Investigators are now seeking non-antibiotic approaches to reducing and/or killing bacteria in wounds. New products for the prevention and treatment of topical infection include non-medicated dressings that remove devitalised tissue (Anghel et al, 2016; Pilcher, 2016), and hydrocolloids and hydrogels are good examples of dressings that provide a moist wound environment and also help to debride the wound (Atkin and Rippon, 2016).
Bacteria can also be removed from the wound bed through sequestration (removal and retention of the bacteria within the dressing) (Rippon et al, 2018). The ability to do this varies between dressing types and depends on the fibres they use (Edwards-Jones et al, 2014). Additionally, new dressings that can remove and retain bacteria through chemical interaction are now available. Often, these dressings are coated with a chemical or the fibres themselves may cause the effect. Examples are dressings where dialkylcarbamoylchloride (a fatty acid) is coated on an open mesh dressing and binds to bacteria using a hydrophobic interaction (Cooper and Jenkins, 2016; Totty et al, 2017).
Conclusion
Because of the concerns over AMR combined with the lack of new antibiotics in the future, practitioners have a responsibility to reduce the unnecessary use and misuse of all antimicrobials wherever possible. Currently, the focus is on antibiotic use, but AMS must cut across boundaries in wound care and practitioners must start to use the plethora of wound care products effectively.

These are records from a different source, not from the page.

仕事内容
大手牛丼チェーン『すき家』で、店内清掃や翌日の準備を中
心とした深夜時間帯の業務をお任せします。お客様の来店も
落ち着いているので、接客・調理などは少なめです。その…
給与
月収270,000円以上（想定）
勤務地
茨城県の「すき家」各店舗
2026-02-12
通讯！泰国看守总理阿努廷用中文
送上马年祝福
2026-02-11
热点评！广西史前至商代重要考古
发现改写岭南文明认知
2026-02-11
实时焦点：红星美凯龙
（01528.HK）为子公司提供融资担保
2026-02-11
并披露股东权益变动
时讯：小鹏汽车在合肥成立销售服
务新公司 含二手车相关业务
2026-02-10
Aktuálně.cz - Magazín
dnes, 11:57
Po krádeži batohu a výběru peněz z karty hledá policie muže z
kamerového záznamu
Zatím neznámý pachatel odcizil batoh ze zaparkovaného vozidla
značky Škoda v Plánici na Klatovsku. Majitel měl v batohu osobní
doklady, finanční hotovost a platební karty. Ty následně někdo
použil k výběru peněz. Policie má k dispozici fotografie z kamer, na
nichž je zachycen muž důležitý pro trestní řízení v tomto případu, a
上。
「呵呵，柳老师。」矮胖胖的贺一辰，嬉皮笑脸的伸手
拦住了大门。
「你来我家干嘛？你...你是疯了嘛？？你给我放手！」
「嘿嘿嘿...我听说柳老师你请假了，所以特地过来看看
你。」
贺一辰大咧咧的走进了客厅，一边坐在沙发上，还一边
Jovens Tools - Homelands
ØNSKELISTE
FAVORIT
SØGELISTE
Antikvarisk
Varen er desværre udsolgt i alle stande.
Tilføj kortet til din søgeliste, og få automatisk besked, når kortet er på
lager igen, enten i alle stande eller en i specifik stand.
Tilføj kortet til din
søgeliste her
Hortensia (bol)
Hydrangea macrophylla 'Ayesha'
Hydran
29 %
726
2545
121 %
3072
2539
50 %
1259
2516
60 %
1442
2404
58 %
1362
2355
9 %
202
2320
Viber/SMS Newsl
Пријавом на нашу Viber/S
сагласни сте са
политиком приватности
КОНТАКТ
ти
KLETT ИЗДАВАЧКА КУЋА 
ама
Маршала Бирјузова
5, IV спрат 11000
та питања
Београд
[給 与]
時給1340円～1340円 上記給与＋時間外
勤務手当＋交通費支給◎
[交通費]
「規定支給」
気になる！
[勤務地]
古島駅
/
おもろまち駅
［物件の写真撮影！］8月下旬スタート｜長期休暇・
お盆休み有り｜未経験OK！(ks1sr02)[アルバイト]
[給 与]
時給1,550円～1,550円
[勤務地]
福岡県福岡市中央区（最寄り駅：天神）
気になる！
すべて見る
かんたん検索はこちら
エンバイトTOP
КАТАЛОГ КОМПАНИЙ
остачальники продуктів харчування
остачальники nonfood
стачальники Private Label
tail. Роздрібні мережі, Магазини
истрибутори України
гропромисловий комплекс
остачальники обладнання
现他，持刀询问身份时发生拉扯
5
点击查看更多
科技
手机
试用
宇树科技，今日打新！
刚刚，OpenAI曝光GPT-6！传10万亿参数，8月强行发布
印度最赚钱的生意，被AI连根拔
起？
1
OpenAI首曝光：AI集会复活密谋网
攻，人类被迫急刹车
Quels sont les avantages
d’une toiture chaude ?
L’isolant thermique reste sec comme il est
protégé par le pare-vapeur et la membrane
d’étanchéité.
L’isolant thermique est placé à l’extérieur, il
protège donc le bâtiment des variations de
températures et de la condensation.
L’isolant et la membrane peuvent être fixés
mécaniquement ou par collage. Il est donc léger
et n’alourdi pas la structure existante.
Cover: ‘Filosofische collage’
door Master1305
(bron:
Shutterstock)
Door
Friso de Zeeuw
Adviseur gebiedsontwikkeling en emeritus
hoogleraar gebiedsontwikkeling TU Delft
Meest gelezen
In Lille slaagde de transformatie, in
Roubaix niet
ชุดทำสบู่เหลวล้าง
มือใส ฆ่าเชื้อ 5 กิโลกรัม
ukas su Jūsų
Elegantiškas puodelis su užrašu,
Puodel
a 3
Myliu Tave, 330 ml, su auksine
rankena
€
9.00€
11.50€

The presence of bacteria in wounds can have a detrimental effect on healing and practitioners need to reduce bacterial numbers effectively, possibly through using the properties of dressings and good wound management.
Biofilm-based wound care has been suggested as a means of reducing bacterial burden in chronic, non-healing wounds and this can be achieved with various methods of debridement and cleaning, followed by the application of a modern wound dressing (which may or may not contain topical antiseptics).
All people who manage wounds should be more educated in this area and their understanding of new wound care products improved to build their confidence and move away from using antibiotics when they are not necessary.